Fig. 6. OsLYK11 is conserved in indica but not in japonica rice.

a Partial sequence alignment of OsLYK11 from the indica rice cultivar Xihui18 and the japonica rice cultivars Nipponbare and Kitaake, showing the natural 1 bp deletion in the japonica cultivars. b Image of epidermal cells from a N. benthamiana leaf expressing Xihui18 OsLYK11-YFP (OsLYK11). Scale bar represents 20 µm. c Affinity of OsLYK11 for LCO-V(C18:1,NMe,S). Scatchard plot of a cold saturation experiment using membrane fractions containing OsLYK11 and a range of LCO-V(C18:1,NMe,S) concentrations as competitor. The plot is representative of experiments performed with two independent batches of membrane fractions. d Affinity of OsLYK11 for short-chain CO. Saturation experiments on 10 µg of membrane proteins containing OsLYK11 using a range of concentrations of CO5-biot. WB performed using sequentially anti-GFP antibodies and streptavidin on the same membrane. The arrowhead indicates the position of OsLYK11-YFP, whereas * indicates an N. benthamiana endogenously biotinylated protein. e CO5-biot binding to 10 µg of N. benthamiana membrane proteins containing OsLYK11 or OSNFR5/OsMYR1. f Position of the frameshift insertion in Xihui18 Oslyk11-1. Details are shown in Supplementary Fig. 13b. g Detailed analysis of AMF structures at 5 wpi in Oslyk11-1 or WT Xihui18 plants. n = biologically independent plants examined over two independent experiments. h Detailed analysis of AMF structures at 5 wpi in Nipponbare or Kitaake plants WT, containing the empty vector (WTL) or containing Xihui18 OsLYK11. n = biologically independent plants from two independent transgenic lines and one WT line from one experiment.
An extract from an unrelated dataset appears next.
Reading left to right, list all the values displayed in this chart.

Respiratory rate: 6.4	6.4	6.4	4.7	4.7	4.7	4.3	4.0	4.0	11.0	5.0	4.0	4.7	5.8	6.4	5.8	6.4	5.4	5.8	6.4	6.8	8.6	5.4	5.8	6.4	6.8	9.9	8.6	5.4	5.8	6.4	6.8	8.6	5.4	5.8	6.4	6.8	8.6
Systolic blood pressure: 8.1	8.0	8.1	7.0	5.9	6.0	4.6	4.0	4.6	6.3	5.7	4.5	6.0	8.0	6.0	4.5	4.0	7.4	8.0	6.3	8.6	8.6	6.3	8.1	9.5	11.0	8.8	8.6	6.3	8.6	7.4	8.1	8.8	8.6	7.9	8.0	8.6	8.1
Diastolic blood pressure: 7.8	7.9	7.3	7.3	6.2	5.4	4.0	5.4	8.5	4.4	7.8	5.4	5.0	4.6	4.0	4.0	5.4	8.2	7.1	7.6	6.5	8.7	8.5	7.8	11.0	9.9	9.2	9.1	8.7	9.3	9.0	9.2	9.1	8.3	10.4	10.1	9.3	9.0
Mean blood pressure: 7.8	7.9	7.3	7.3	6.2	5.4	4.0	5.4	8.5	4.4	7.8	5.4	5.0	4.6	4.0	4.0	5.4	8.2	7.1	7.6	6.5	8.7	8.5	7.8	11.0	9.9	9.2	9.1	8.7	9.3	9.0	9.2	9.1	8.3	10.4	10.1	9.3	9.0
A second replicate is shown in Supplementary Fig. 13c. The box edges represent the 0.25 and 0.75 quantiles, the center line indicates the median value, and the whiskers show the range from the minimum to the maximum values, excluding the outliers in (g, h). Statistical differences (p < 0.05) were calculated using a Van der Waerden test in (g, h) (for each structure category).